* **What the exercise asks**
Within the listing below, count the lines that include "protein" and give the count alone.

* **Records for the task**

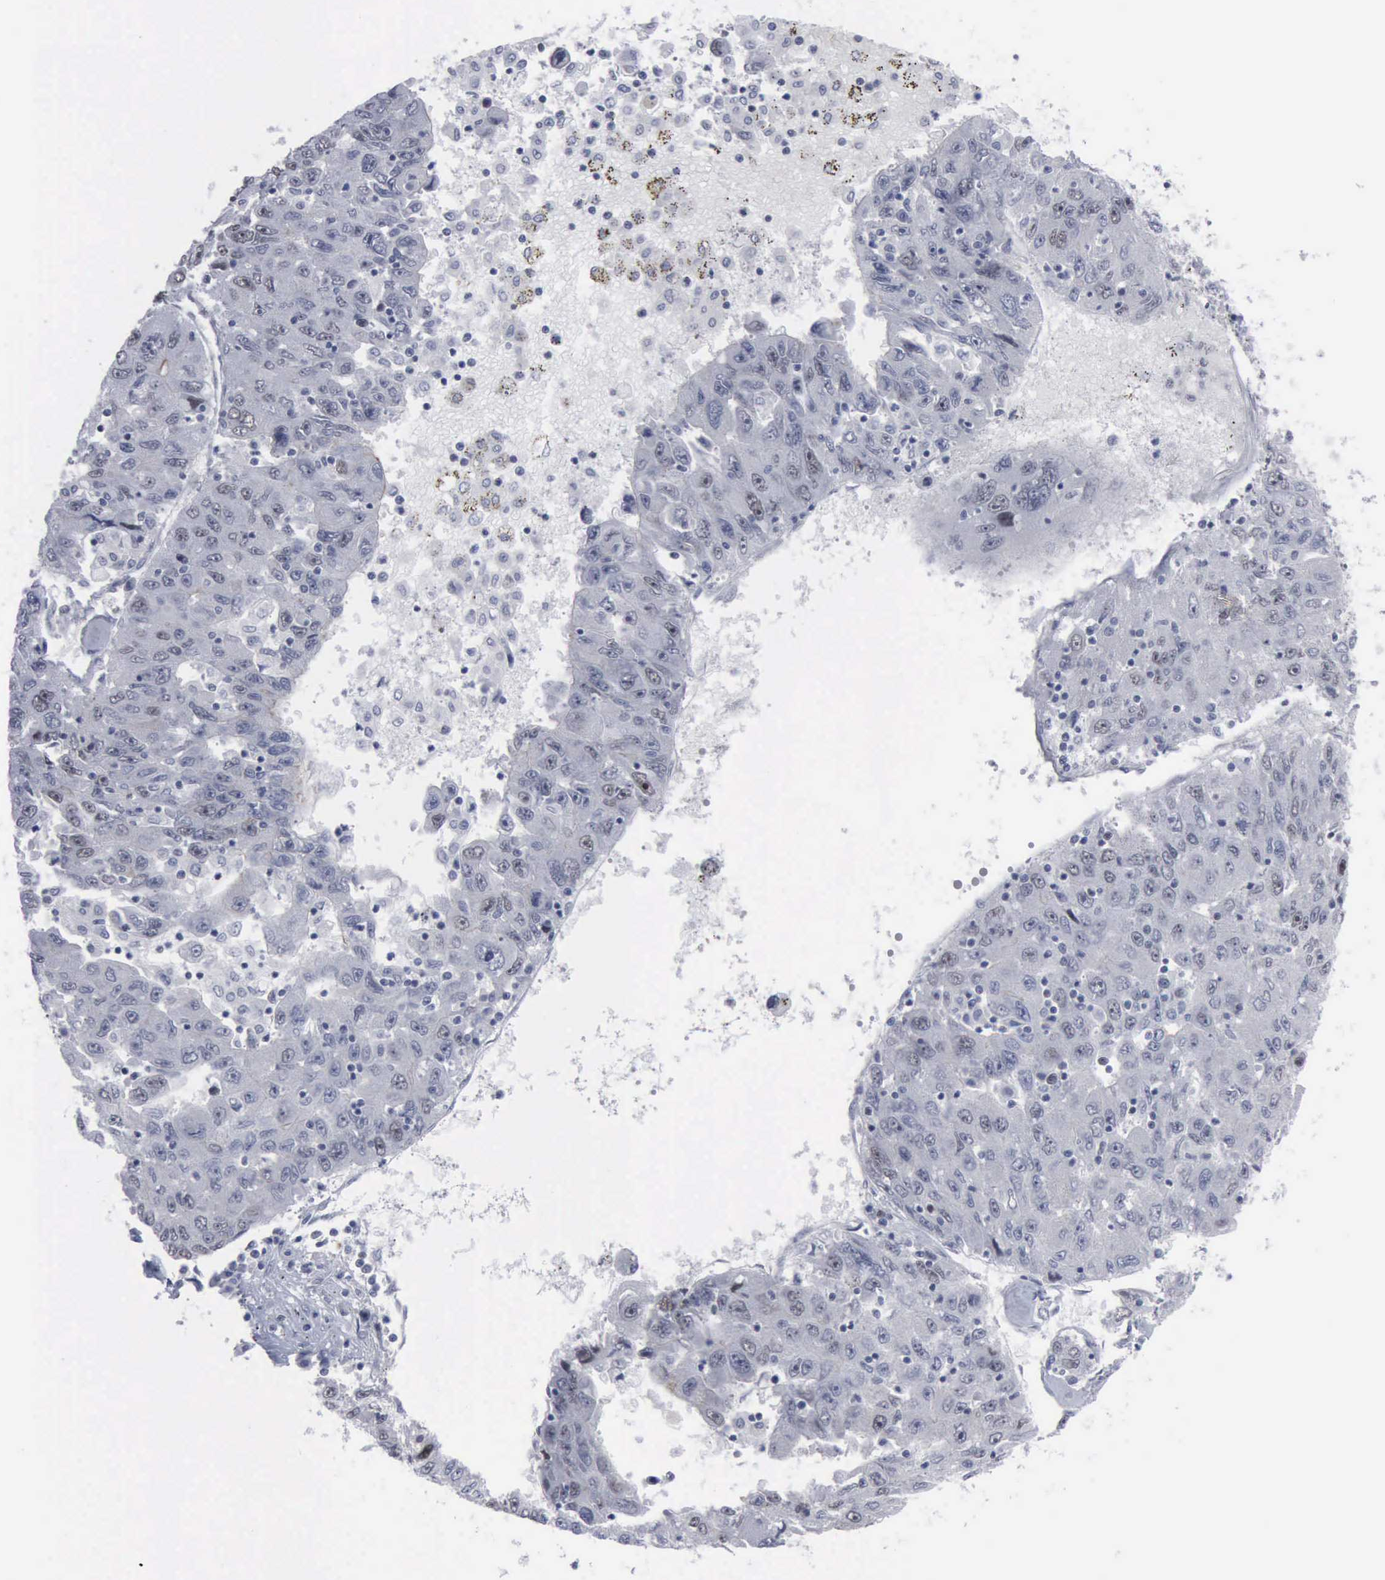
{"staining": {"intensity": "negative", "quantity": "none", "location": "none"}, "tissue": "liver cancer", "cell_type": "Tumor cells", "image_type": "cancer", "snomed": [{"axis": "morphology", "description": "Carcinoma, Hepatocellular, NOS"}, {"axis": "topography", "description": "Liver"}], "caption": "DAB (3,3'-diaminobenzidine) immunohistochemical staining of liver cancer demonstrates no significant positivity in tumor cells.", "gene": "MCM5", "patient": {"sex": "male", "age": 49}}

==

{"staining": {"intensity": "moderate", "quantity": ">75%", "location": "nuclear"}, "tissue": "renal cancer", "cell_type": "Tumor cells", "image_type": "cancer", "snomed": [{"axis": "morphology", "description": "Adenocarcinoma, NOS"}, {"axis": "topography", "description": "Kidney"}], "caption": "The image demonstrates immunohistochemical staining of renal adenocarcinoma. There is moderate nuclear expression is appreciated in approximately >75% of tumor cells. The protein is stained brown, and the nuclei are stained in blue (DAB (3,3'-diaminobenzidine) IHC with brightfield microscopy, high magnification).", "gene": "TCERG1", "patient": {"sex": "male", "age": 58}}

* * *

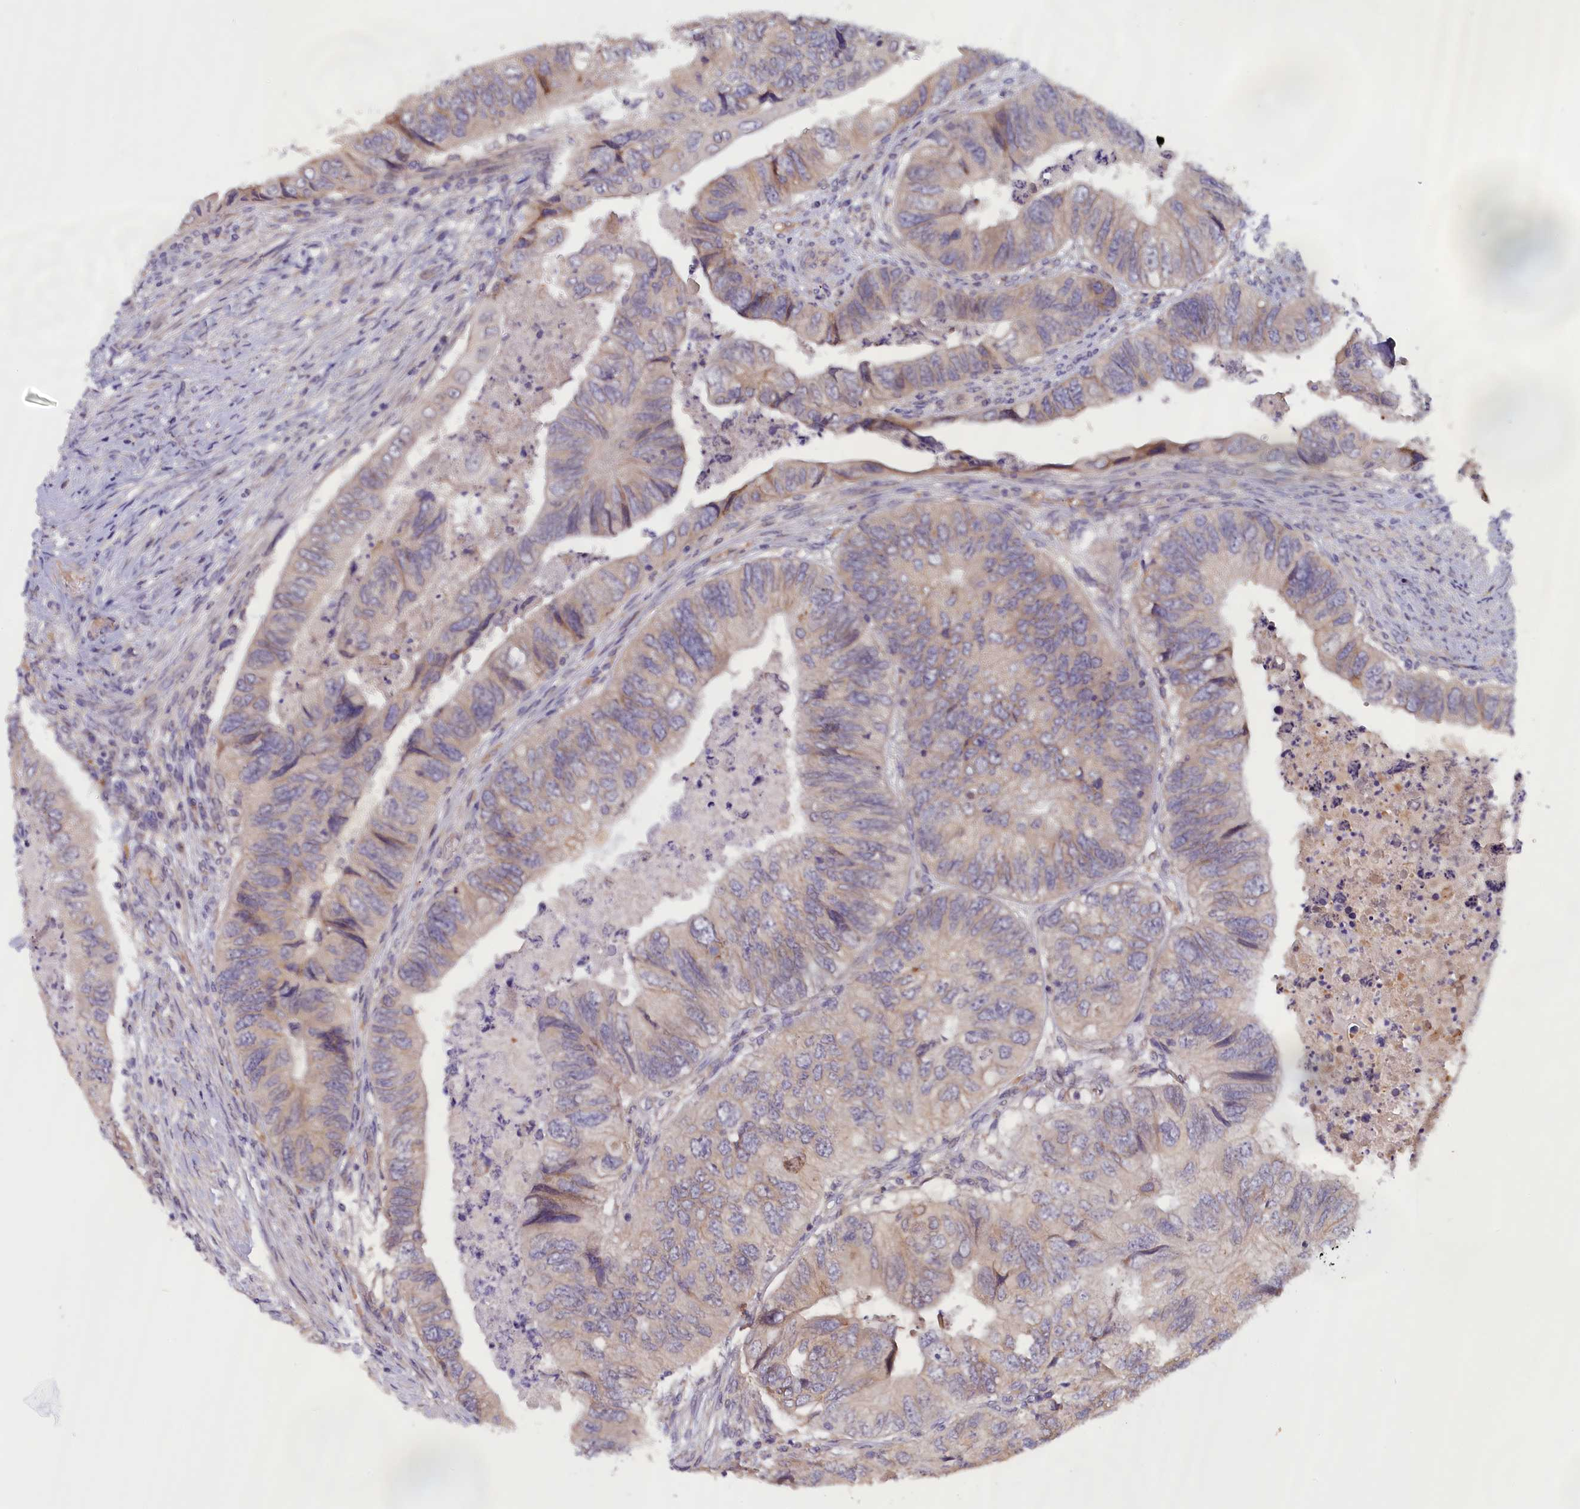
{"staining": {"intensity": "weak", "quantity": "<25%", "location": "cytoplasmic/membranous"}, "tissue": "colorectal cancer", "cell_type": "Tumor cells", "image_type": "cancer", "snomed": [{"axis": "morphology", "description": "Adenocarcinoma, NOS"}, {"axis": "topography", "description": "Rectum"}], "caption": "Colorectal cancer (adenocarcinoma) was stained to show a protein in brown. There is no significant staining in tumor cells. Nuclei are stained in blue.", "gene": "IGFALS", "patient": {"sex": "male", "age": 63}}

* **Solution**
2